The one thing I do worry about is butter, but Deanna has taught me that butter can set out at room temperature for days at a time. (This must be some type of baker's trick.) Also, I've found a market where I can buy a small amount at at time. I love real butter. I didn't eat it for many years in my frantic fear of fat, but I'm glad to have it in my life again. Real butter is such a small thing that offers a big punch of happiness!
So, so far so good without a fridge!
In one pantry shot, which is actually my freezer, you'll see a variety of whole grains: oats, rice, crackers, nuts, and tea. In the other, which is actually a cabinet, you'll see my store of beans, peanut butter, and olive oil. Chakalaka is a wonderful prepared sauce here made of vegetables, mostly tomatoes, that is very spicy and yummy!
My kitchen isn't always so well stocked, but I've just returned from my shopping town where I stock up on non-perishables. I can buy my perishables in my village.
I have no photos of fresh fruit and vegetables as I'm on my way to the village after this post, but have very close access to fresh fruit (apples, pears, bananas, pineapple, oranges), vegetables (tomatoes, cucumbers, beets, peppers, cabbage, lettuce, butternut squashes, and onions), and spices (fresh ginger root and garlic!) and will post proof soon!
There is a shot of my beloved fan and it provides many comforts: cool breezes, lovely, lovely white noise that drowns out the noise of the college kids, and also serves as my clothes dryer.
And then shots of my working/sleeping space. I love my work table as it overlooks the soccer field and community garden. I love to watch the birds running about in the grass in the morning and for anything else that might wander--or fly--along.

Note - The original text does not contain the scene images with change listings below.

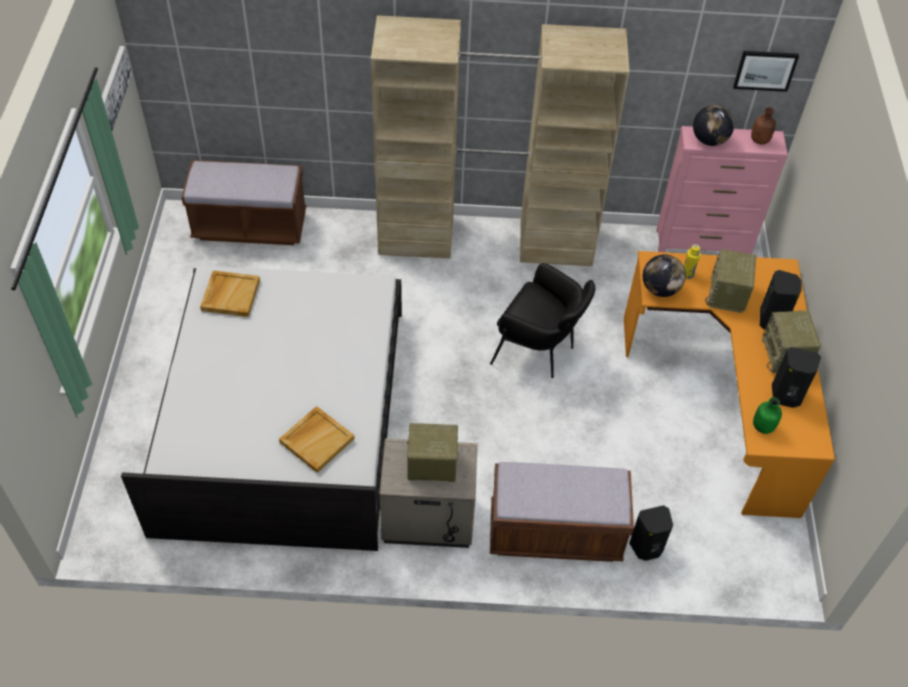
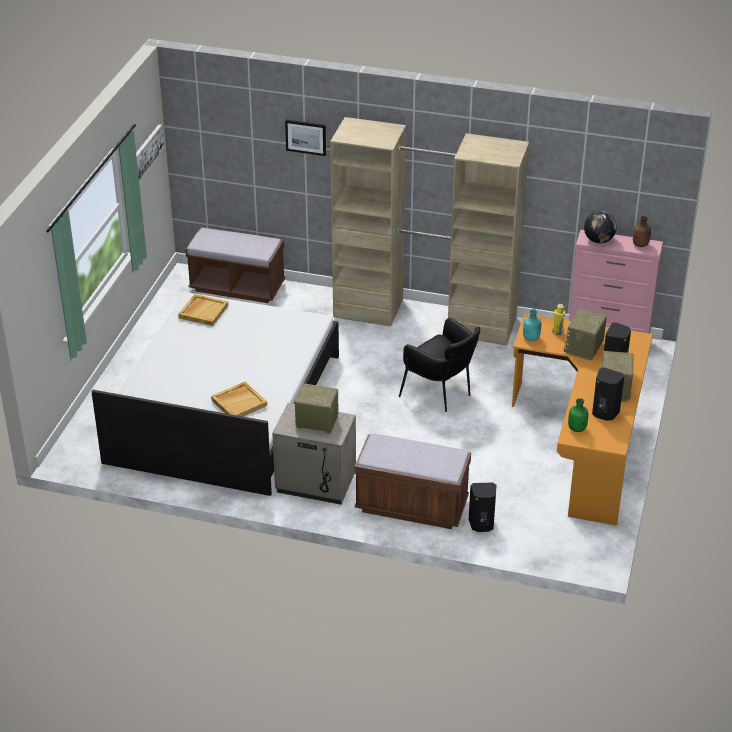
camera: 15 degrees right, 15 degrees down
(660, 289) = (531, 338): globe -> turquoise bottle
(765, 70) = (641, 186): picture -> picture (306, 137)

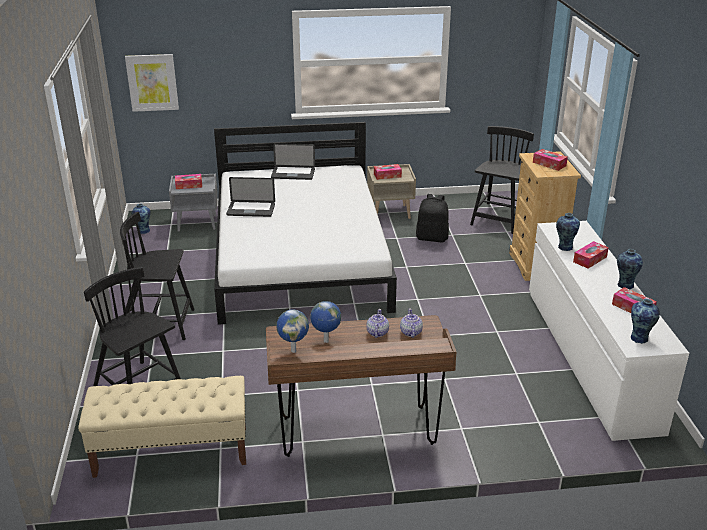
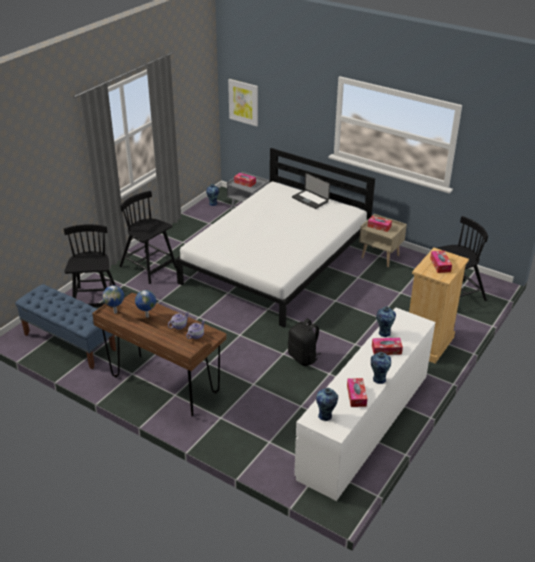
camera: 40 degrees right, 5 degrees up
(171, 451) = (69, 342): beige bench -> blue bench
(251, 210) = (248, 215): laptop -> none
(432, 238) = (382, 288): black backpack -> black backpack (303, 357)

You'll notice how tidy my work table is: this shot is staged as Deanna can tell you, I always have piles and piles of books and papers strewn about. And I do have piles and piles of books and papers strewn about but have them temporarily moved from the shot to deceptively portray that I'm tidy. And yes, there is my weaver-bird's nest propped in the window; it is my newest favorite thing.
My good friend Bonnie asked if I would send or bring the weaver-bird's nest home and I certainly want to. I'm sure the relative national Departments of Agriculture would not approve--South Africa or the USA. Maybe I can think of an acceptable way to keep it/send it home. I could always ASK FOR PERMISSION!! What a concept!!
And then lastly, my sleeping "tent." This is, of course, my "everything-but-a-mosquito net," as you've heard my scorpions horror stories. I'm not worried about scorpions in the dorm room, as I haven't seen any, but I do worry about poisonous spiders, as I've read that 90% of spider bites in South Africa happen in the night while we are sleeping. A current volunteer also warned me that she had, indeed, been bitten by a spider so "be sure to use your bed net."
I love my mosquito net, because I've come to feel protected in it and know that something can't drop out of the ceiling onto me while I'm sleeping-or even awake! I do worry though, because the net is drenched in DEET, and fear I might develop some type of neurological disorder by sleeping in such close proximity to a chemical that can melt plastic. (Am teasing--no worrying worry worts!)
That's it for now and more is sure to come soon!
Have a wonderful weekend, and thanks for reading and for sending along kind words!